_Task item_:
The answer must be every line of the records below that contains the word "Page".
[Data provided]
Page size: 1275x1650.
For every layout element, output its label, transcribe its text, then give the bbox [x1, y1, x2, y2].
[/Data provided]
[Data provided]
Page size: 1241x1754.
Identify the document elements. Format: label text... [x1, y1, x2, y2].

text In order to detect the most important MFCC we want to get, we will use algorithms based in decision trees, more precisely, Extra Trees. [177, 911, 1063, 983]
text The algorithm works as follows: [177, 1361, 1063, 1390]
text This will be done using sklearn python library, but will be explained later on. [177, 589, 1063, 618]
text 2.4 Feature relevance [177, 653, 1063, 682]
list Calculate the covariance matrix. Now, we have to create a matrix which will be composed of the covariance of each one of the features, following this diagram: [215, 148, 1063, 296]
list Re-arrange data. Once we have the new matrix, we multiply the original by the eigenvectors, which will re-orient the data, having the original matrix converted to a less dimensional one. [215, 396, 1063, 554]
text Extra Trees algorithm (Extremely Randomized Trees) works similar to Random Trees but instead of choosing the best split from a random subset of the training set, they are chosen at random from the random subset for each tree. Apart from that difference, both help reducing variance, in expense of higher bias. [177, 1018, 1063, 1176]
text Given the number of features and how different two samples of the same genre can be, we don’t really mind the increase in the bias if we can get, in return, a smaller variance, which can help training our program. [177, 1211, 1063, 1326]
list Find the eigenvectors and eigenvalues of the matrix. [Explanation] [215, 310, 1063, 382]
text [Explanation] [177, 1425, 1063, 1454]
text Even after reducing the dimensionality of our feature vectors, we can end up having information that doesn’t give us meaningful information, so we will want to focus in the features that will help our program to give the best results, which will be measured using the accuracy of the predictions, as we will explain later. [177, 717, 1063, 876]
[/Data provided]
_Exercise solution_:
Page size: 1275x1650.
Page size: 1241x1754.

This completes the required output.